| Aim of the exercise |
Copy the entries exactly. Their pictures do not belong in the copy.
* * * *
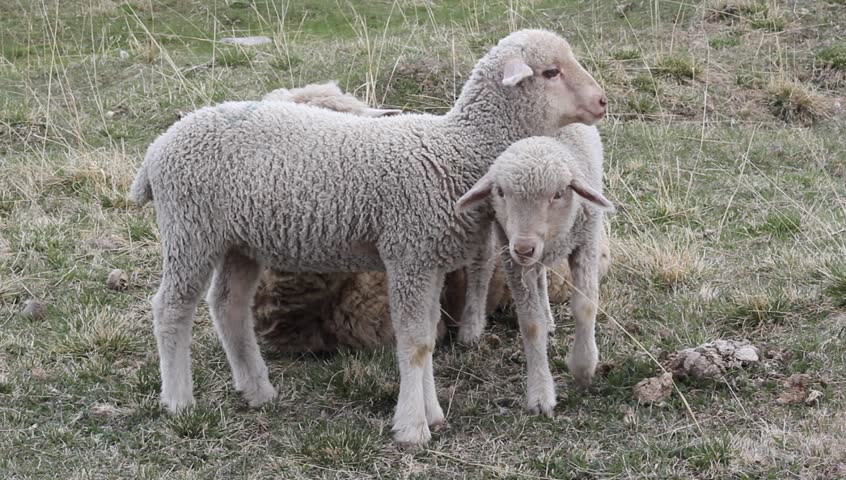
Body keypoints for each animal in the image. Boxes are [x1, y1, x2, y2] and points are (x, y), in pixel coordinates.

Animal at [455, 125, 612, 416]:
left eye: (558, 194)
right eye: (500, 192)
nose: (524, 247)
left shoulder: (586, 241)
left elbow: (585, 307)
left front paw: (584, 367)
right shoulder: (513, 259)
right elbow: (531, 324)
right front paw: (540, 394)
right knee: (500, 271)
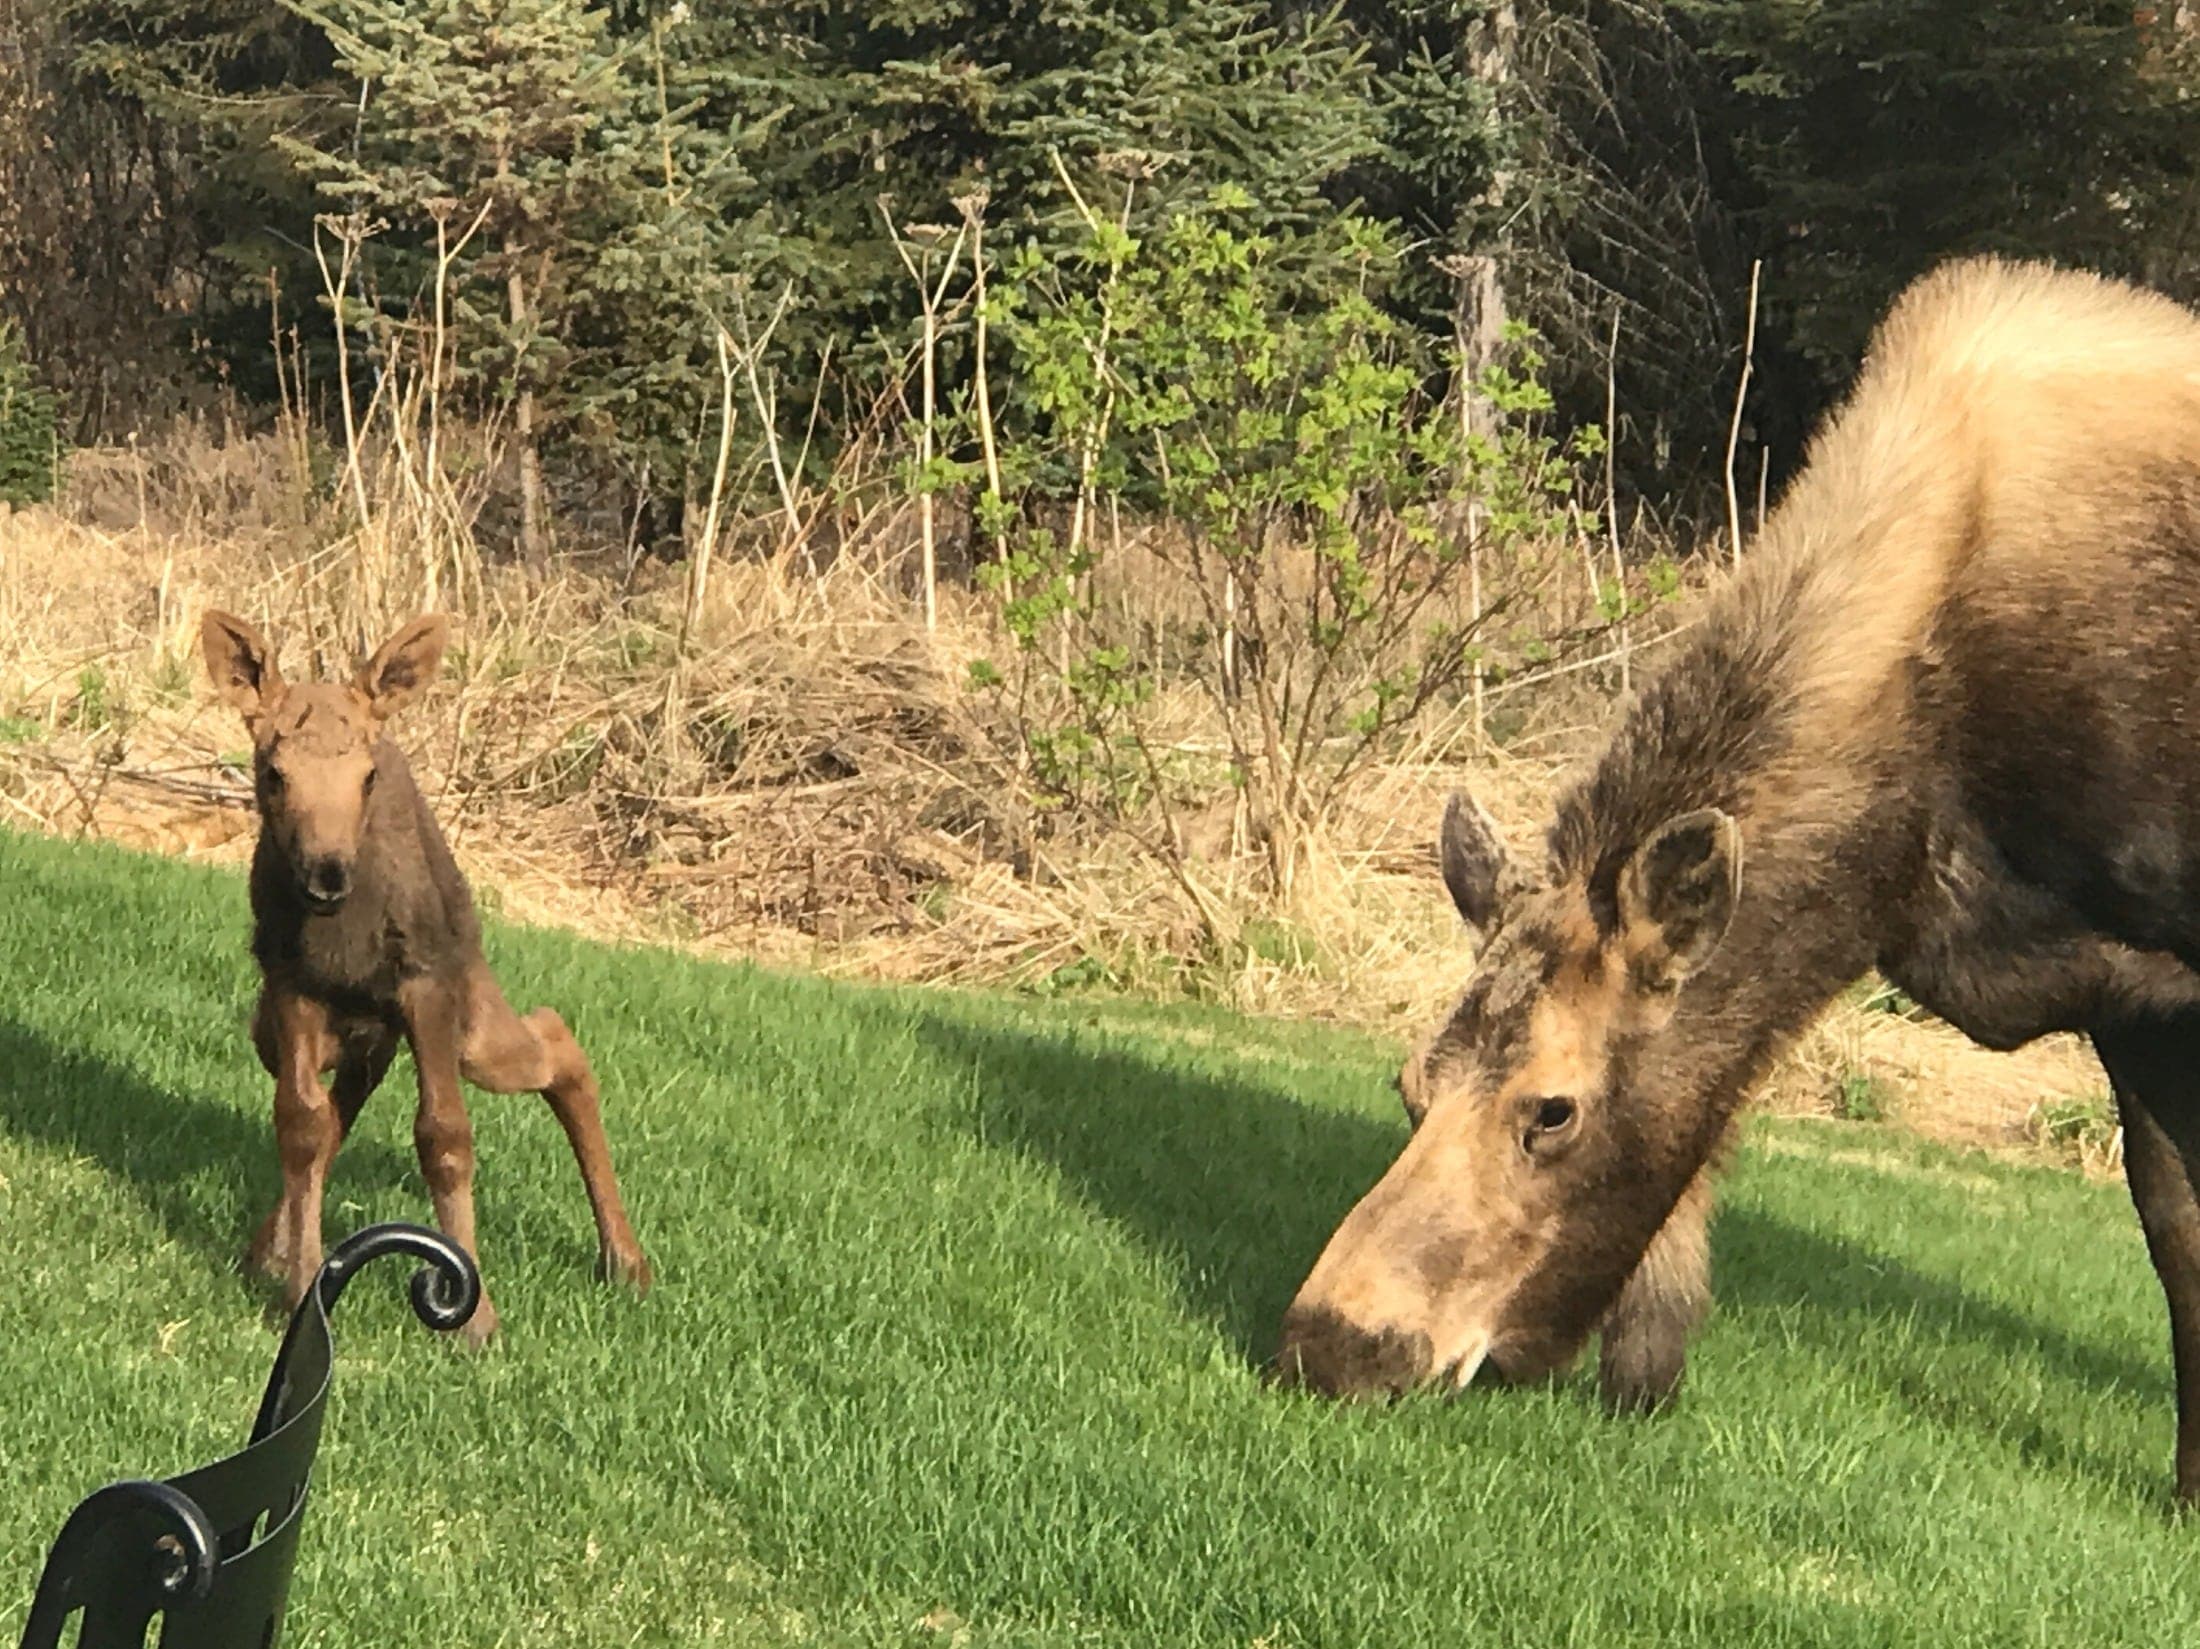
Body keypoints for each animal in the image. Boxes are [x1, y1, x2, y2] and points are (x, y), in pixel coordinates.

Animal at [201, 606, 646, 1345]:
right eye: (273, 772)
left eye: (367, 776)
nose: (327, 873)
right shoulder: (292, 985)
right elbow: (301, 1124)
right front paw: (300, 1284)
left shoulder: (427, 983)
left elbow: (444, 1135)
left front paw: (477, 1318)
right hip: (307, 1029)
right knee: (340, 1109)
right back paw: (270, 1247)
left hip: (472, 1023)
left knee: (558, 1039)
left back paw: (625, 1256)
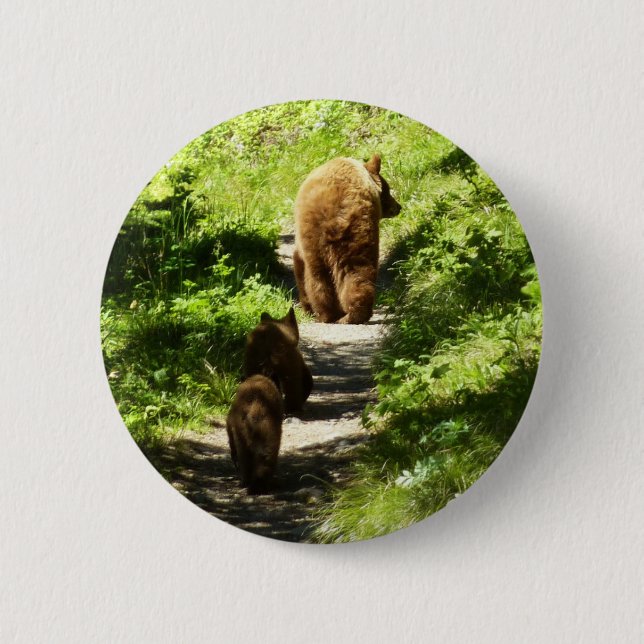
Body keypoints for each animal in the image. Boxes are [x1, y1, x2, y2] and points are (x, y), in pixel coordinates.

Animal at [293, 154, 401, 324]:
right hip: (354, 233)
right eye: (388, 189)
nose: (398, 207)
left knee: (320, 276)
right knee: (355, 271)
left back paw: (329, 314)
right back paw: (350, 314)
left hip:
* * * *
| Response to this task |
Body keypoints for each animal in the image. Boxes are [x1, y1, x2, y2] and points are (x, y), in pixel coordinates.

Animal at [455, 125, 612, 416]:
left eye: (558, 194)
right eye: (500, 192)
nose: (524, 247)
left shoulder: (586, 241)
left elbow: (585, 307)
left front paw: (584, 367)
right shoulder: (513, 259)
right elbow: (531, 324)
right front paw: (540, 394)
right knee: (500, 271)
Body keypoints for each animal in the image. Boxes are [x1, y1, x2, y2] and points are (x, y), in pixel coordinates.

Animal at [201, 606, 646, 1345]:
right eye: (273, 772)
left eye: (367, 776)
nose: (327, 873)
right shoulder: (292, 985)
right elbow: (301, 1124)
right front paw: (300, 1284)
left shoulder: (427, 983)
left elbow: (444, 1135)
left front paw: (477, 1318)
right hip: (307, 1029)
right knee: (340, 1109)
right back paw: (270, 1247)
left hip: (472, 1023)
left knee: (558, 1039)
left back paw: (625, 1256)
Body keypoints for each animal in the image. Boxes are [x1, y1, x2, y2] and points are (x, y), in pixel coordinates.

Animal at [293, 154, 401, 324]:
right hip: (354, 233)
right eye: (388, 189)
nose: (398, 207)
left knee: (320, 276)
right knee: (355, 271)
left back paw: (329, 314)
right back paw: (350, 314)
left hip:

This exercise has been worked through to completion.